Picture the scene. A lovely spring morning, dry roads and blue skies. You wheel the bike out of the garage, don helmet and gloves, turn the ignition key and press the starter button. And, instead of the anticipated growl from the engine, all you get is a frustrating ‘click’ from somewhere beneath a side panel. The chances are, if you're running a classic Japanese bike, it will have happened to you at least once. Usually, assuming the battery is okay, starter problems of this type can be traced to a dodgy solenoid, but just occasionally the starter motor itself can throw its toys out of the pram. This is frequently one of the most neglected parts of the bike, and like everything else, a little routine maintenance will usually put things right.
For step-by-step images and captions, click on the image gallery.
Picture one: The starter motor is simply an electric motor, and is similar in design to those found in everything from washing machines to Scalextric model cars. This GSX1100 starter is held together with two long screws. Once removed I can lift away the end cover and brush plate to reveal the innards.
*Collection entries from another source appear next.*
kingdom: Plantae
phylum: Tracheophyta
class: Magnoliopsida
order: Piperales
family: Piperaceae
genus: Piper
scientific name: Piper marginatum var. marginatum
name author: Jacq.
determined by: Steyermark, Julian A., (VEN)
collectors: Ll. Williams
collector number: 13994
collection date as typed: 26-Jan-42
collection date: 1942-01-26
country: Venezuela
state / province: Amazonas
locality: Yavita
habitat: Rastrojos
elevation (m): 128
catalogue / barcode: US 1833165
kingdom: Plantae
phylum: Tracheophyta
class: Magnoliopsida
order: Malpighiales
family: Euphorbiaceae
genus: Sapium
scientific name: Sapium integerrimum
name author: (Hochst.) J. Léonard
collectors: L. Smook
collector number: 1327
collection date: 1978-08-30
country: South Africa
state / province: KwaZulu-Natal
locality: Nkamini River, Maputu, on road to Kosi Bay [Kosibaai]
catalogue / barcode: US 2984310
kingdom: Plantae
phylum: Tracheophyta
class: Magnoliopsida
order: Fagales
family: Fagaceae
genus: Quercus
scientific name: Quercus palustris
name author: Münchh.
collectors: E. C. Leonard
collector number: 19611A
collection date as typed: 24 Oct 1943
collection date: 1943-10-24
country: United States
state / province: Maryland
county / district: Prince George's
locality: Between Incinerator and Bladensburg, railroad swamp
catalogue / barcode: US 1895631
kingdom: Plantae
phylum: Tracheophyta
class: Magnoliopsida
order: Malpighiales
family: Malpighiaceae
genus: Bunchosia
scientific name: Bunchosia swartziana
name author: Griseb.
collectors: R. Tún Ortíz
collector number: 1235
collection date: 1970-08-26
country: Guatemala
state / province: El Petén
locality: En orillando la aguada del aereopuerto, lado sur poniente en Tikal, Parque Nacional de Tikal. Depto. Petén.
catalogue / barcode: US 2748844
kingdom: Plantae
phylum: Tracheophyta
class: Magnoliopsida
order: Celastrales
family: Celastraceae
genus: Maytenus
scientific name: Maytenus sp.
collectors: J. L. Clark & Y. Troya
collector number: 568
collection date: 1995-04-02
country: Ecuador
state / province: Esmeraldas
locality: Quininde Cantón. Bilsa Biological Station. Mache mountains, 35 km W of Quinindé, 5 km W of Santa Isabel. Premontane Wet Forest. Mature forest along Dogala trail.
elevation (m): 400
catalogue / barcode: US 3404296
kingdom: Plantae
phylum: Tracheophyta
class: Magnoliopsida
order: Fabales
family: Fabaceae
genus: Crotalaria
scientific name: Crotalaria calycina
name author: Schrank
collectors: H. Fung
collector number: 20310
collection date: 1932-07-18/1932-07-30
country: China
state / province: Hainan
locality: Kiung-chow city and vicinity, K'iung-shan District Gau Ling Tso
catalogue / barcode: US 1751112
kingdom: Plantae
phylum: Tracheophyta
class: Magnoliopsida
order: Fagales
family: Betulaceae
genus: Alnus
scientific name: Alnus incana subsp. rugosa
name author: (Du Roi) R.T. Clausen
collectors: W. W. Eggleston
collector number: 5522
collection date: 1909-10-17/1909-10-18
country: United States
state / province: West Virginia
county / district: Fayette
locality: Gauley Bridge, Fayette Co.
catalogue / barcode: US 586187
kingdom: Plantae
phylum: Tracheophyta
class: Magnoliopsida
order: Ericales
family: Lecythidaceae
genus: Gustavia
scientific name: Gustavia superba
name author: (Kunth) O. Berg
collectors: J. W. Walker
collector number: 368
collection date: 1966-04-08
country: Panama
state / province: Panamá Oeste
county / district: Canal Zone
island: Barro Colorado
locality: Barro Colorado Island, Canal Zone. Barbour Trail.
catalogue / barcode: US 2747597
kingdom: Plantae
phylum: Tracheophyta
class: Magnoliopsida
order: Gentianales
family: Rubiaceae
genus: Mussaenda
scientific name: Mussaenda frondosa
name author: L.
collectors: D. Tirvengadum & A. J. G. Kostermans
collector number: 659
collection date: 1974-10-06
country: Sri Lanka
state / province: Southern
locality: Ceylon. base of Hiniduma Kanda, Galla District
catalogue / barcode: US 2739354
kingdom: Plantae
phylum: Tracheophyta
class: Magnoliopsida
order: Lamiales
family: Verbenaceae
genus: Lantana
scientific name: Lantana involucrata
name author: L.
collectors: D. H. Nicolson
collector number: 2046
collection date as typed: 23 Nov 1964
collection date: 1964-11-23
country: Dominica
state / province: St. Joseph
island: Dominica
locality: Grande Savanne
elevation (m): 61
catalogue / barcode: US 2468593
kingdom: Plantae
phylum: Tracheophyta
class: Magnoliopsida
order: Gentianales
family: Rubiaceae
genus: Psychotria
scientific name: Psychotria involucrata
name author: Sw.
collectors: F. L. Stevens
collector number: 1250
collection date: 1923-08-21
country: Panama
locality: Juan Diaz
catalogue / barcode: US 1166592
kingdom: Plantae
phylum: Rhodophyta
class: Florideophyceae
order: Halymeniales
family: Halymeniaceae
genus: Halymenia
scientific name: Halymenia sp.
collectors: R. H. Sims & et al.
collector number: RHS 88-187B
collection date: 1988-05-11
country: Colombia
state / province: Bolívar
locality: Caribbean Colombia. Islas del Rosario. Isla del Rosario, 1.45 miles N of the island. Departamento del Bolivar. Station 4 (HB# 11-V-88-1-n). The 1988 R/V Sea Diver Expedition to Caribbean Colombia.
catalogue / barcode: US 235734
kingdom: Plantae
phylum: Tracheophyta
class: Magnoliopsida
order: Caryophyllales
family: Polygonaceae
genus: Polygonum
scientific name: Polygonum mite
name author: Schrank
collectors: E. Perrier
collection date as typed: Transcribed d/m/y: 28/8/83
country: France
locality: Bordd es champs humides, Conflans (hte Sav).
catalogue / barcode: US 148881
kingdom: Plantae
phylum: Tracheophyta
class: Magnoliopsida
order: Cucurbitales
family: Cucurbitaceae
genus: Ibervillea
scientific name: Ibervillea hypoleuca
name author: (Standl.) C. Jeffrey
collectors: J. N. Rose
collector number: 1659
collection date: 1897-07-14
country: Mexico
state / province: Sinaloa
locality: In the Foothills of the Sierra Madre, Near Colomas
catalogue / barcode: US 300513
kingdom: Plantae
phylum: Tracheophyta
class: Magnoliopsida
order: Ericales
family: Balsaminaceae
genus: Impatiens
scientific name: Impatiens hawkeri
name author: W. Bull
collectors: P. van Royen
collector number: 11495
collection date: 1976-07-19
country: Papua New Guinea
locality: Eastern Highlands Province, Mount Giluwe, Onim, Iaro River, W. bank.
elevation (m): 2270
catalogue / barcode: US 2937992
Picture two: The armature now pulls out of the starter motor body. The armature comprises of a series of electrical windings, all coated in epoxy insulation. Each set of windings is soldered to a pole of the commutator, the segmented copper section on the left. At the right, a ball bearing supports the armature in the starter body.
Picture three: Looking downwards into the starter body, you can clearly see the four permanent magnets fixed around the inside. An electric current passed though the armature windings causes them to be attracted and repelled by these magnets, which in turn makes the armature spin.
Picture four: The segments between the commutator poles should be clear. Any surplus carbon deposits that have built up here can be gently scraped away with a small screwdriver, but be careful not to scratch either the copper surfaces or the epoxy insulation off the windings. The commutator will also benefit from a quick polish with Solvol Autosol to remove built-up carbon.
Picture five: A quick glance at the brush plate and the source of the problem becomes clear. Two carbon brushes run under spring pressure against the commutator, one of which is permanently soldered to the plate. The brush on the old plate (top) is clearly heavily worn when compared to a new one (bottom).
Picture six: The other, non-captive, brush is a separate part, though the whole plot is supplied as one item when ordering spares. Again, the amount of wear is obvious when comparing the old brush to the new one. This brush is soldered to the mounting post for the live feed cable, and has to be mounted into the end cover before assembly.
Picture seven: With the armature replaced in the body, this is how the brushes engage against the commutator. Spiral springs hold them under tension, and these will have to be held back while the brush plate is positioned. A notch in the plate lines it up correctly to the body. The end cap then sandwiches the assembly together, and the two long screws go back in from the other end to hold the starter together.
Picture eight: Bench testing the rebuilt motor. I've clamped it into the vice to hold it steady, then positioned a bike battery so the negative terminal is in firm contact with the end cap, to provide a good earth. Now touching the lead from the motor terminal to battery positive completes the circuit, and the motor should spin.
Picture nine: The rebuilt motor goes back onto the crankcase. Some gentle waggling should engage it with the starter drive gear without having to remove the generator cover for additional access. The motor depends on a good electrical contact with the crankcase to complete its circuit, and the crankcase will have a heavy duty lead running direct to the battery negative to ensure a good earth for the starter motor.